Les prières et revendications de la coalition au pouvoir à obtenir une majorité parlementaire pour la stabilité ne suffiront pas à convaincre l’opinion de sa nécessité. La demande de rupture semble se positionner à la tête de liste des critères du choix électoral plus que la crainte de blocage au sommet de l’État. Cependant, les conditions d’une Assemblée de rupture renvoient à la compétence, à l’initiative et au sens des responsabilités des députés. Leur propension à se comporter en contre-pouvoir ne dépend pas tant de la nature présidentielle, parlementaire ou bâtarde du régime que du mode de scrutin, de la capacité des électeurs à exercer des sanctions politiques personnalisées, sur mesure.

Comme d’habitude, l’Assemblée nationale sénégalaise est sur la sellette au motif qu’elle constitue un cabaret, chambre d’enregistrement. En vérité, l’institution n’est pas en cause, c’est le diktat dans le choix des « députables », depuis les tours d’ivoire du palais qui veut que la discipline de parti dicte des réflexes de subordination au prince, président de la république. S’il arrive, aux États-Unis, que des républicains votent démocrate, et vice-versa, c’est moins par conviction que par crainte de reproche de leur base électorale. Leur système permet de maintenir l’indépendance des représentants du peuple qui n’ont de comptes à rendre qu’à leurs électeurs. Il faudra alors que l’électeur sénégalais en fasse exigence, aidé en cela par un mode de désignation de son représentant beaucoup plus liant politiquement.

Pourtant, si l’électorat opte pour une majorité parlementaire identique à la mouvance présidentielle, cela traduit en principe une acceptation des politiques publiques mises en œuvre jusque-là. Par ailleurs, le scénario d’une Assemblée majoritairement opposée au camp présidentiel implique forcément des accrocs au sommet de l’État. Néanmoins, les électeurs les auraient voulus et parrainés. Il doit être accepté qu’ils veuillent que tout soit mis en veille, en attente de la réalisation d’une autre action prioritaire. Dans ce cas, le blocage, émanation de la volonté du peuple, ne peut être que bien vu si tant est que la démocratie est avant tout le respect de la souveraineté populaire.

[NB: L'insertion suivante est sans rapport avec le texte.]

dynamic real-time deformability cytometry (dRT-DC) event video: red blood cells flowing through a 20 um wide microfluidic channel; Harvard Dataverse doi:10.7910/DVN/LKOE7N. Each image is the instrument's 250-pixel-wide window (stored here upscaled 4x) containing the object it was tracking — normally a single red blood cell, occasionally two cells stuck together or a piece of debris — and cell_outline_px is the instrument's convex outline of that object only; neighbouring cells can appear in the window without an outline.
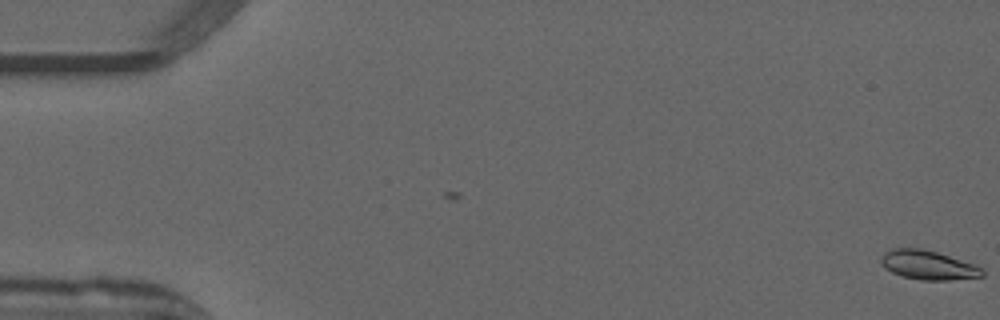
{"species": "common noctule bat (a hibernating species)", "species_latin": "Nyctalus noctula", "temperature_condition": "warm", "stored_images_in_passage": 12, "camera_frame_rate_fps": 3000, "um_per_image_px": 0.085, "animal": {"sex": "male", "forearm_length_mm": 52.5}, "frame": {"image": 1, "passage_image": 1, "time_ms": 0.0, "image_size_px": [1000, 320], "cell_outline_px": [[984, 276], [948, 280], [920, 280], [900, 276], [884, 268], [880, 264], [880, 256], [884, 252], [892, 248], [920, 248], [936, 252], [972, 264], [980, 268], [984, 272]], "centroid_in_image_um": [78.8, 22.53], "position_along_channel_um": 6.2, "area_um2": 17.11}}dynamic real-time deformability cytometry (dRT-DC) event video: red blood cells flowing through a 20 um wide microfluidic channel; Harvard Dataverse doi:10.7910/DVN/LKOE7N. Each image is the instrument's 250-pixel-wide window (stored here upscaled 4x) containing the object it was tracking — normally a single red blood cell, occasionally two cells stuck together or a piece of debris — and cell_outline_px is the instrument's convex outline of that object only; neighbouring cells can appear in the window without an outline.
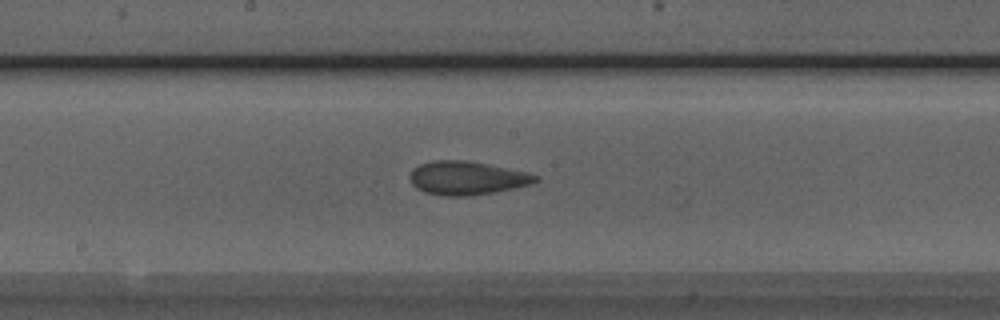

Seule l’Afrique noire reste coincée tout bonnement dans les élucubrations errantes et oiseuses de 1789, conçues et prédites, mais jamais authentifiés. En outre, que ce soit régime parlementaire ou régime présidentiel, le diktat des majorités acquises sur des minorités démunies et tapageuses, reste de mise à l’échelle de la planète. Les idéalistes se débattent encore, engoncés et embrouillés dans les principes frivoles et désincarnés de séparation des pouvoirs. Ils prêchent urbi et orbi une Assemblée de rupture en faisant abstraction des mécanismes clientéliste et clanique d’adhésion des masses populaires, moteurs et modalités du pluralisme politique sénégalais. Ils ont tort de croire que la logique de la séparation échappe au jeu politique, entre acteurs en proie à des intérêts légitimes de parti.

La notion de « check and balance  » entre les pouvoirs de même que la commande de poursuite de l’intérêt général ne suffisent pas à aplanir la tendance grégaire à l’aversion et à l’affiliation systématiques. C’est l’effectivité de la mission des représentants, animateurs de l’institution parlementaire, qui est en cause. Les vagues et futiles controverses sur la nature des régimes n’y feront rien du tout. C’est dans le rapport politique entre les députés et les votants que l’examen, l’action, puis la rupture doivent être envisagés.